I swung my bat using every muscle in my body. The alligator latched on and it became a tug of war. He cheated by snapping the bat in two, leaving only splinters behind.
The alligator was a hundred times bigger than Tiny, but the dog must have thought he suddenly developed some superpowers because he began growling, barking and snapping at the alligator’s tail. Maybe Tiny just had a death wish that was about to be granted.

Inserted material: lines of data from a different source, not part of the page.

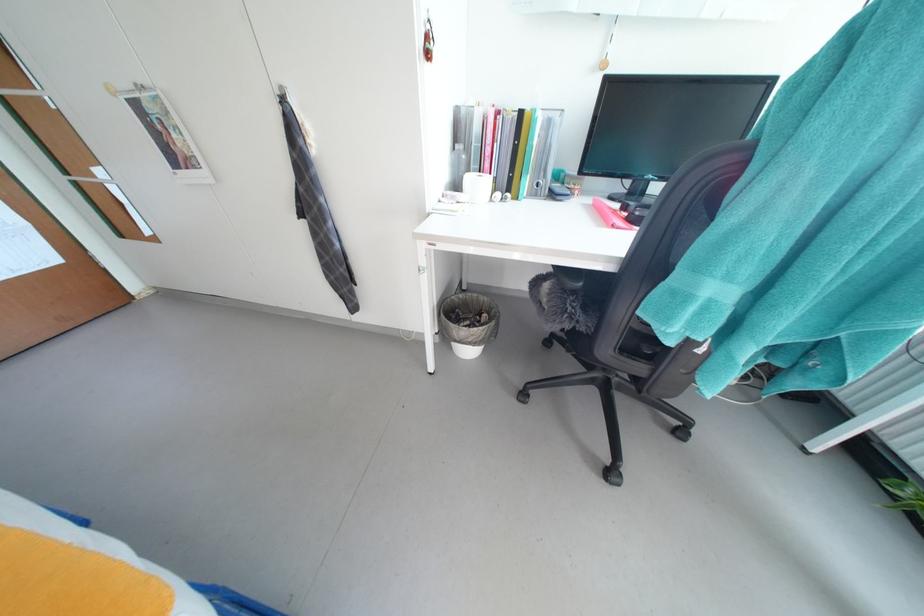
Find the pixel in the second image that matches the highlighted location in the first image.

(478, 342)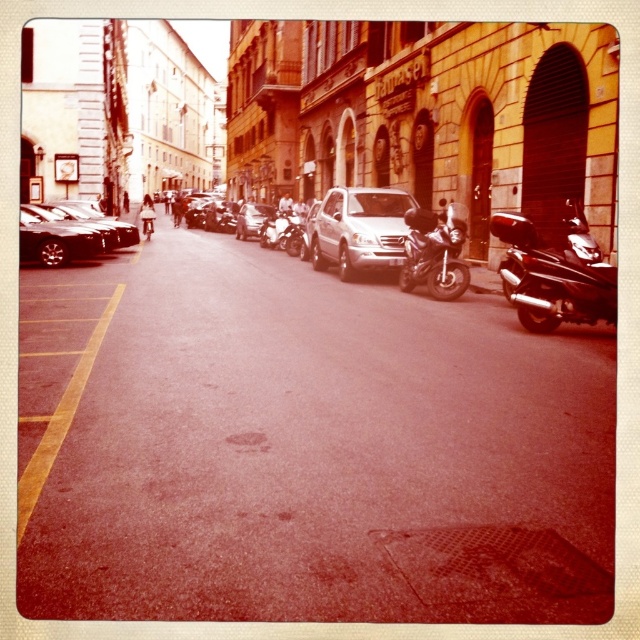
You are a delivery person trying to park your vehicle in this narrow street. You see the silver metallic van at center and the shiny chrome motorcycle at right. Which vehicle has more space available for parking next to it?

The silver metallic van at center is smaller than the shiny chrome motorcycle at right, so there is more space available next to the shiny chrome motorcycle at right for parking.

You are standing in the middle of a narrow urban street in a European city. There is a point at coordinates point (416, 232) that you need to reach. Considering the distance, can you walk to that point without any obstacles?

The distance between point (416, 232) and you is 43.90 feet, so you can walk to that point without any obstacles as the distance is manageable.

You are a delivery driver who needs to park your vehicle in this narrow street. You have a silver metallic van at center and a shiny chrome motorcycle at right. Which vehicle can you park closer to the buildings on the right side without exceeding the width of the available space?

The silver metallic van at center has a lesser width compared to the shiny chrome motorcycle at right, so it can be parked closer to the buildings on the right side without exceeding the available space.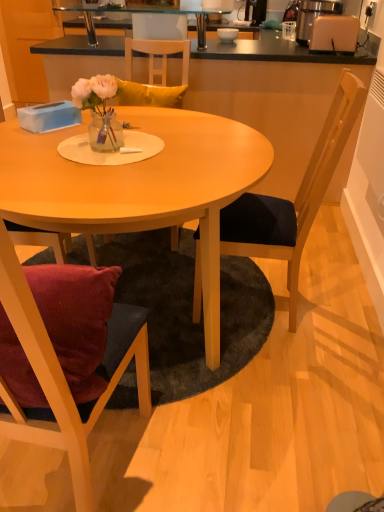
Locate an element on the screen. This screenshot has height=512, width=384. vacant area that is situated to the right of translucent glass vase at center is located at coordinates (168, 146).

The gator turned on Tiny, opening his massive jaws to gobble up the little dog. I closed my eyes, unable to watch. A shrill whistle, followed by the sound of a boat motor, startled us all. It was enough to interrupt the gator’s feeding frenzy.
I’ve never been so glad to see Mom and Dad. They were speeding toward us in our motor boat.
The alligator froze, momentarily distracted by the noise. Then it slithered back into the water as Sam snapped a picture on our cell phone.
I’m happy to say that was as close as I ever got to the newly discovered “Cumberland Lake Monster.” Dad, who teaches biology at Buckner County High School, explained that global warming has allowed a lot of species—including alligators—to move into areas they had never occupied before.
So, Samantha and I had stumbled onto a genuine scientific discovery. Our names were even in the local newspaper although the reporter misspelled Dermot. We gave Tiny some of the credit, too.
The Chihuahua’s constant yipping still annoys me, but his bravery—when facing a charging, chomping reptile—prompts me to cut him some slack. Hey, I even toss him an occasional treat when I’m in a generous mood.
Tiny still enjoys snapping at me, in fact nearly every time I pass by him. So maybe he can’t actually tell the difference between a family member and a lake monster! That doesn’t matter now. He realized the difference when it really counted.